───── MATERIAL FOR THE TASK ─────

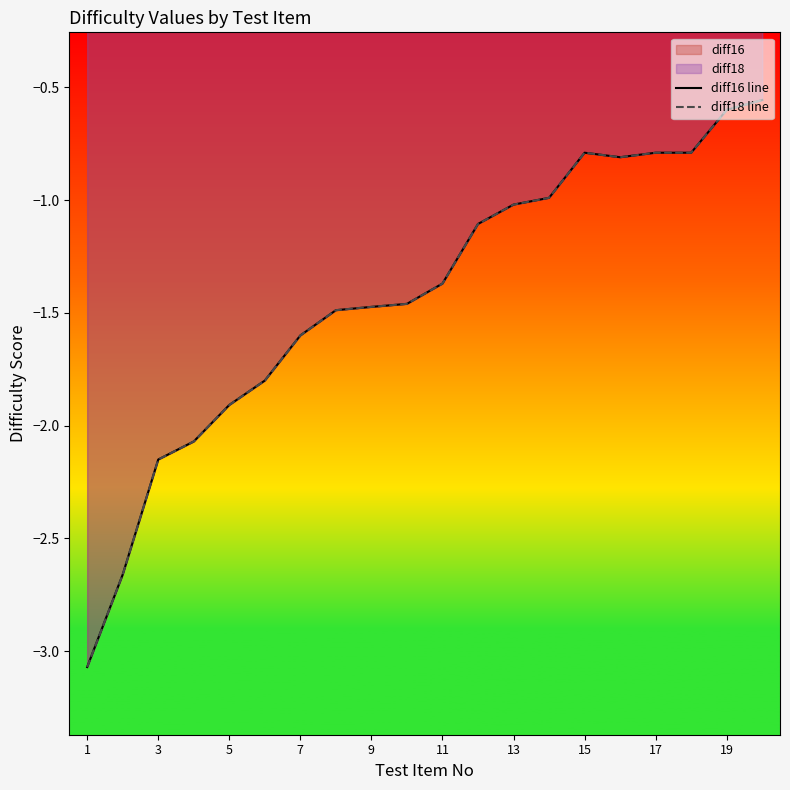

Reading right to left, transcribe all the data shown in this chart.

diff16 line: -0.6	-0.6	-0.8	-0.8	-0.8	-0.8	-1.0	-1.0	-1.1	-1.4	-1.5	-1.5	-1.5	-1.6	-1.8	-1.9	-2.1	-2.1	-2.7	-3.1
diff18 line: -0.6	-0.6	-0.8	-0.8	-0.8	-0.8	-1.0	-1.0	-1.1	-1.4	-1.5	-1.5	-1.5	-1.6	-1.8	-1.9	-2.1	-2.1	-2.7	-3.1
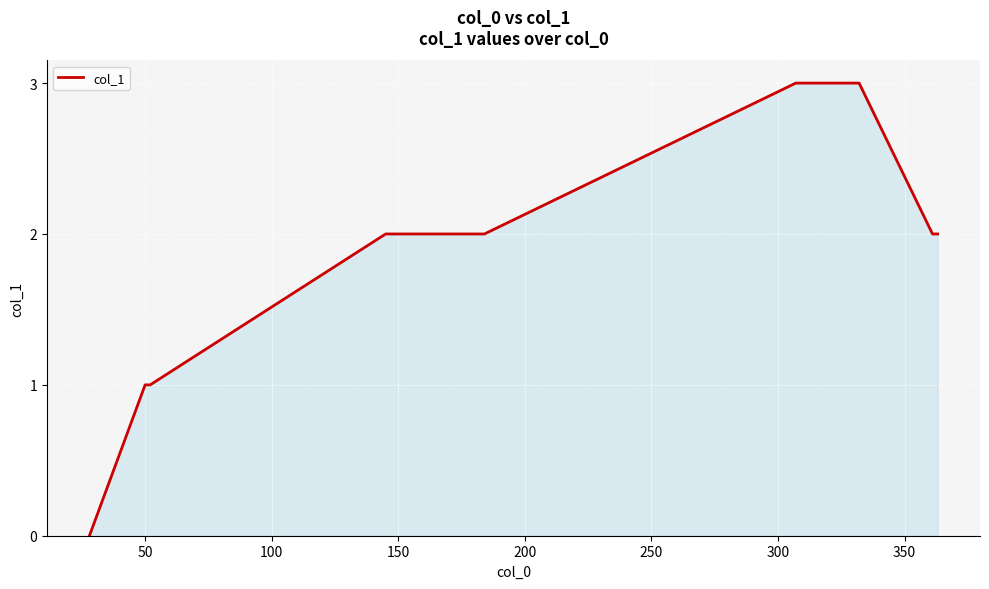

What is the difference between the maximum and minimum values?

3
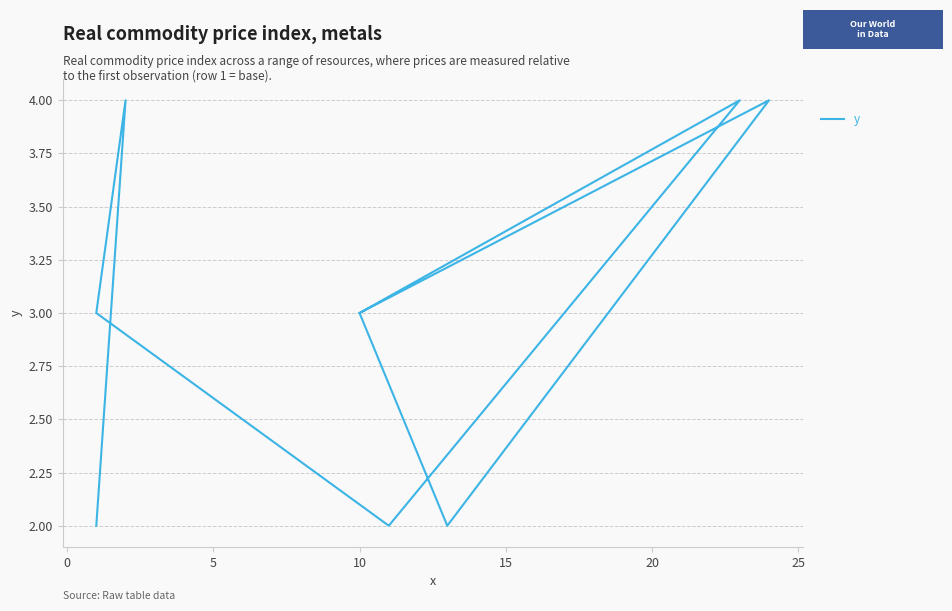

Reading left to right, what are all the values shown in this chart?

2	4	3	2	4	3	2	4	3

─────

■ **ACTIVITY**
Arrange everything from the line containing "Reading left to" down to the end of the items as a numbered list, leaving out blank lines.

■ **OUTPUT**
1. Reading left to right, what are all the values shown in this chart?
2. 2	4	3	2	4	3	2	4	3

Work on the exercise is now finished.